If someone isn’t sure what subject matter or theme their work should take, be patient. Get a journal and use it, keep image files of things that register, read a ton, and focus on what is important to you. Eventually something is going to emerge out of the stew. When it happens, be brave and don’t second-guess yourself. Get to work, be honest and keep at it—if the work is heartfelt and of quality the audience will find it—and the artist is going to be much happier with the work they are creating.
Speaking of which, who are your artistic influences?
The earliest I can remember are Alex Colville and Robert Bateman, who are two amazing Canadian painters—Colville for subject matter and Bateman for technique. In my teens and twenties, I was fairly obsessive with comic illustration and animation. I started refocusing on traditional figurative and portrait work in my early thirties. I absolutely love Jeremy Geddes, Andrew Wyeth, Graydon Parrish, Jeremy Mann, Vermeer, Phil Hale, and Rockwell—all for different reasons. For techniques and improving my process in regard to the figure—Adrian Gottlieb, Anthony Ryder, Parrish, David Kassan, and a few dozen more along with a whole library of classical artists. I look at so much stuff from so many genres. For the developing artist, take in as much work as you can, and try not to fixate completely on one artist, style, or particular technique. If you can get out to museums and galleries and see the stuff in person, it makes a world of difference.

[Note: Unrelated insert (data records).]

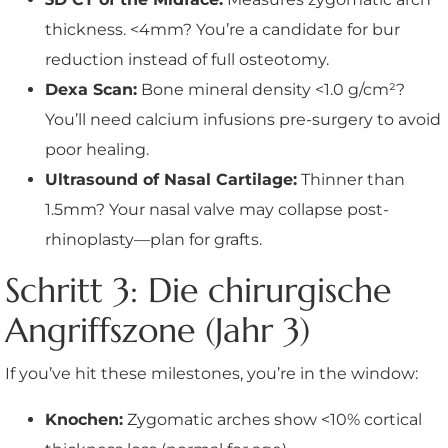
thickness. <4mm? You’re a candidate for bur
reduction instead of full osteotomy.
Dexa Scan:
Bone mineral density <1.0 g/cm²?
You’ll need calcium infusions pre-surgery to avoid
poor healing.
Ultrasound of Nasal Cartilage:
Thinner than
1.5mm? Your nasal valve may collapse post-
rhinoplasty—plan for grafts.
Schritt 3: Die chirurgische
Angriffszone (Jahr 3)
If you’ve hit these milestones, you’re in the window:
Knochen:
Zygomatic arches show <10% cortical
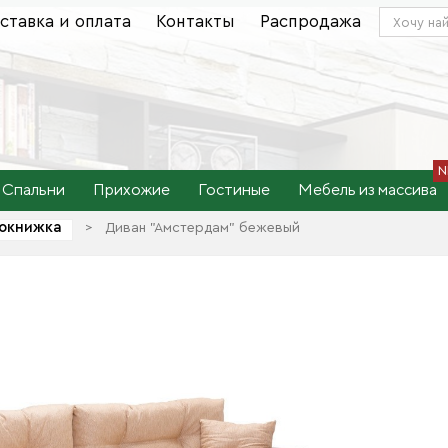
ставка и оплата
Контакты
Распродажа
Спальни
Прихожие
Гостиные
Мебель из массива
окнижка
>
Диван "Амстердам" бежевый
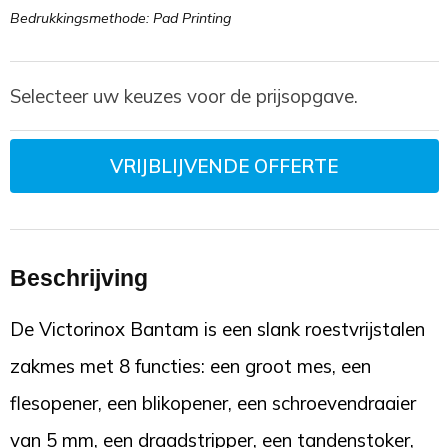
Bedrukkingsmethode: Pad Printing
Selecteer uw keuzes voor de prijsopgave.
VRIJBLIJVENDE OFFERTE
Beschrijving
De Victorinox Bantam is een slank roestvrijstalen
zakmes met 8 functies: een groot mes, een
flesopener, een blikopener, een schroevendraaier
van 5 mm, een draadstripper, een tandenstoker,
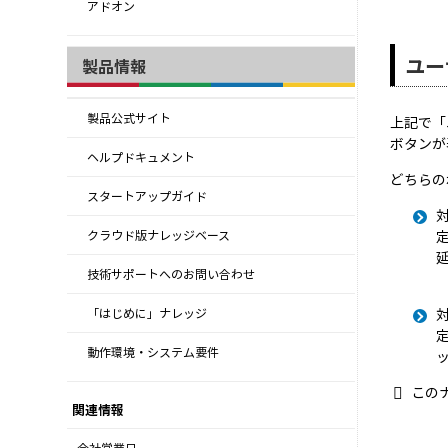
アドオン
ユー
製品情報
製品公式サイト
上記で「
ボタンが
ヘルプドキュメント
どちらの
スタートアップガイド
クラウド版ナレッジベース
技術サポートへのお問い合わせ
「はじめに」ナレッジ
動作環境・システム要件
この
関連情報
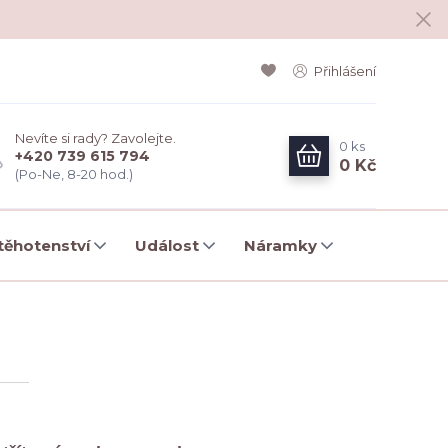
Přihlášení
Nevíte si rady? Zavolejte.
0
ks
+420 739 615 794
0 Kč
(Po-Ne, 8-20 hod.)
ěhotenství
Událost
Náramky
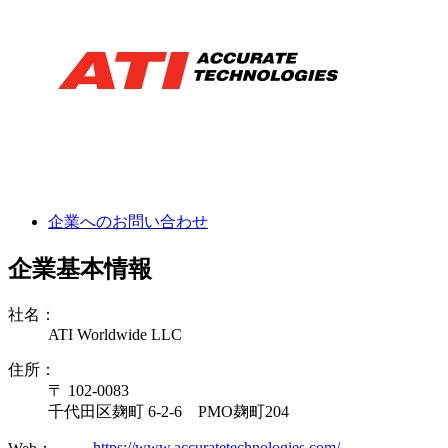
企業へのお問い合わせ
企業基本情報
社名：
ATI Worldwide LLC
住所：
〒 102-0083
千代田区麹町 6-2-6 PMO麹町204
https://www.accuratetechnologies.com/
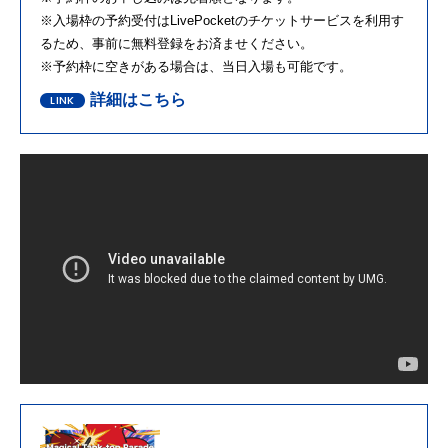
※
入場枠の予約受付は
LivePocket
のチケットサービスを利用す
るため、事前に無料登録をお済ませください。
※
予約枠に空きがある場合は、当日入場も可能です。
詳細はこちら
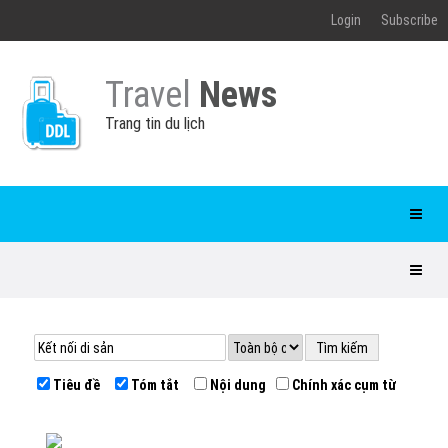
Login
Subscribe
Travel
News
Trang tin du lịch
Tiêu đề
Tóm tắt
Nội dung
Chính xác cụm từ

I see much of Geddes in your work. I have always enjoyed the ethereal qualities of that variety of conceptual realism. What is next for you, and has the Listen series inspired another concept?

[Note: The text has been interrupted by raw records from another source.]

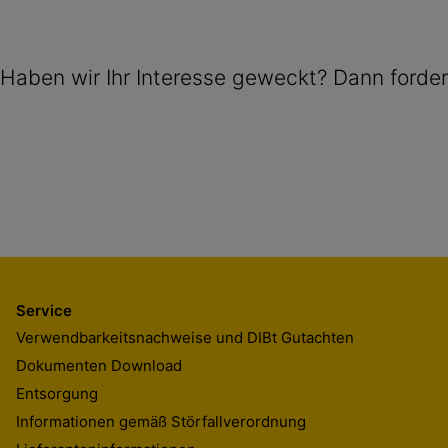
Haben wir Ihr Interesse geweckt? Dann forder
Service
Verwendbarkeitsnachweise und DIBt Gutachten
Dokumenten Download
Entsorgung
Informationen gemäß Störfallverordnung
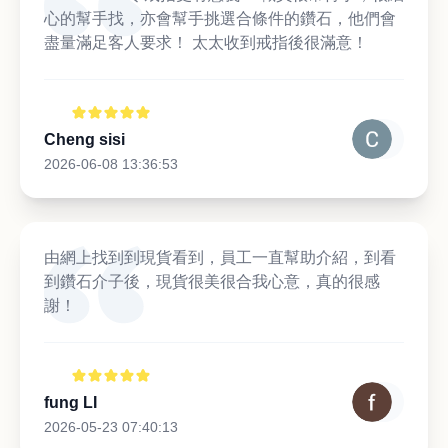
心的幫手找，亦會幫手挑選合條件的鑽石，他們會
盡量滿足客人要求！ 太太收到戒指後很滿意！
Cheng sisi
2026-06-08 13:36:53
由網上找到到現貨看到，員工一直幫助介紹，到看
到鑽石介子後，現貨很美很合我心意，真的很感
謝！
fung LI
2026-05-23 07:40:13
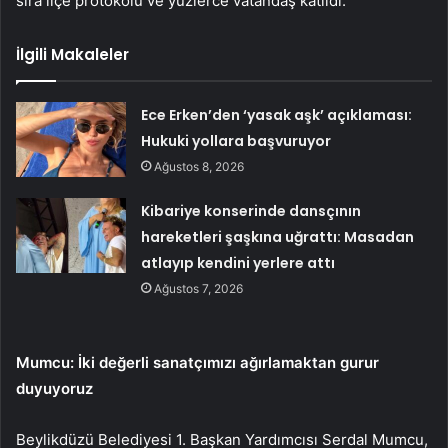
sıra ilçe protokolü ve yüzlerce vatandaş katıldı.
İlgili Makaleler
Ece Erken’den ‘yasak aşk’ açıklaması:
Hukuki yollara başvuruyor
Ağustos 8, 2026
Kibariye konserinde dansçının
hareketleri şaşkına uğrattı: Masadan
atlayıp kendini yerlere attı
Ağustos 7, 2026
Mumcu: İki değerli sanatçımızı ağırlamaktan gurur
duyuyoruz
Beylikdüzü Belediyesi 1. Başkan Yardımcısı Serdal Mumcu,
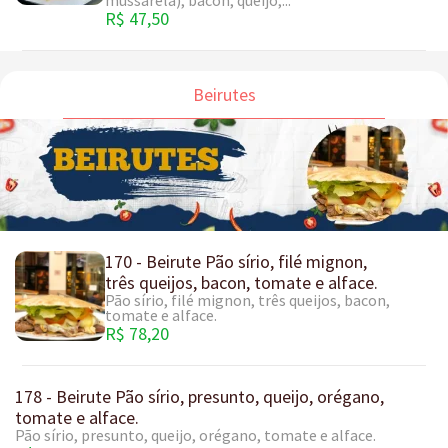
mussarela), bacon, queijo,...
R$ 47,50
Beirutes
170 - Beirute Pão sírio, filé mignon,
três queijos, bacon, tomate e alface.
Pão sírio, filé mignon, três queijos, bacon,
tomate e alface.
R$ 78,20
178 - Beirute Pão sírio, presunto, queijo, orégano,
tomate e alface.
Pão sírio, presunto, queijo, orégano, tomate e alface.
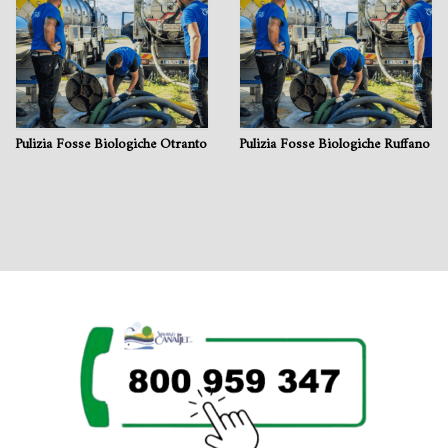
Pulizia Fosse Biologiche Otranto
Pulizia Fosse Biologiche Ruffano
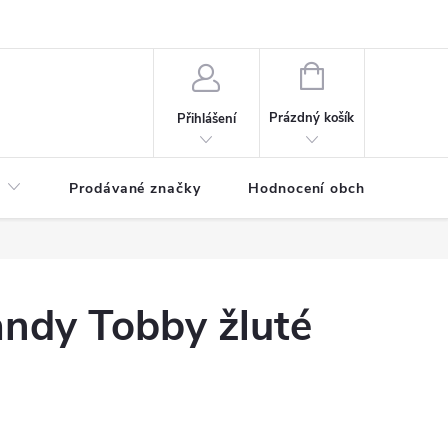
NÁKUPNÍ
KOŠÍK
Prázdný košík
Přihlášení
Prodávané značky
Hodnocení obchodu
andy Tobby žluté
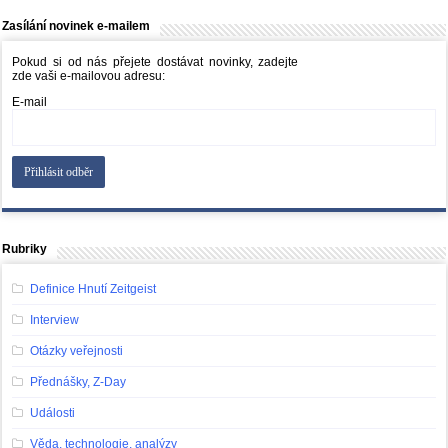
Zasílání novinek e-mailem
Pokud si od nás přejete dostávat novinky, zadejte
zde vaši e-mailovou adresu:
E-mail
Rubriky
Definice Hnutí Zeitgeist
Interview
Otázky veřejnosti
Přednášky, Z-Day
Události
Věda, technologie, analýzy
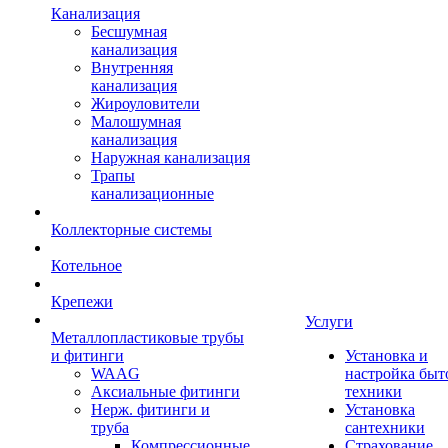
Канализация
Бесшумная
канализация
Внутренняя
канализация
Жироуловители
Малошумная
канализация
Наружная канализация
Трапы
канализационные
Коллекторные системы
Котельное
Крепежи
Услуги
Металлопластиковые трубы
и фитинги
Установка и
WAAG
настройка быт
Аксиальные фитинги
техники
Нерж. фитинги и
Установка
труба
сантехники
Компрессионные
Страхование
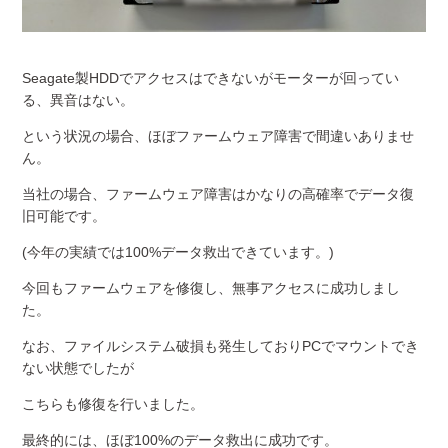
Seagate製HDDでアクセスはできないがモーターが回ってい
る、異音はない。
という状況の場合、ほぼファームウェア障害で間違いありませ
ん。
当社の場合、ファームウェア障害はかなりの高確率でデータ復
旧可能です。
(今年の実績では100%データ救出できています。)
今回もファームウェアを修復し、無事アクセスに成功しまし
た。
なお、ファイルシステム破損も発生しておりPCでマウントでき
ない状態でしたが
こちらも修復を行いました。
最終的には、ほぼ100%のデータ救出に成功です。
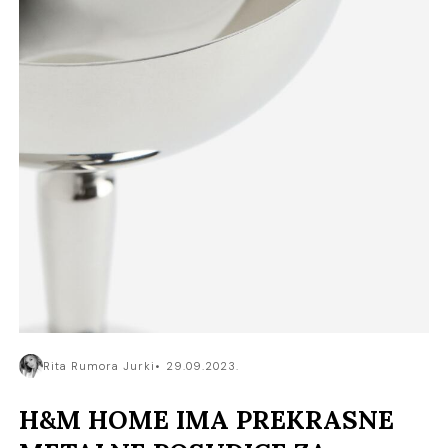
Rita Rumora Jurki
29.09.2023.
H&M HOME IMA PREKRASNE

Geddes is the bomb. Colville had a lot of the same slightly altered disturbed off-kilter narratives…almost feels like you’re trespassing or seeing a private moment you shouldn’t. As far as what’s next, I haven’t thought that far. Ideally, I’d like to take the Listen series to somewhere between 40-50 pieces and put out a book. The theme is so wide open and can be taken anywhere. I love doing them and people seem to respond—when that stops I’ll see where things go, but until then I think I’m staying on this road to see how far I can take it.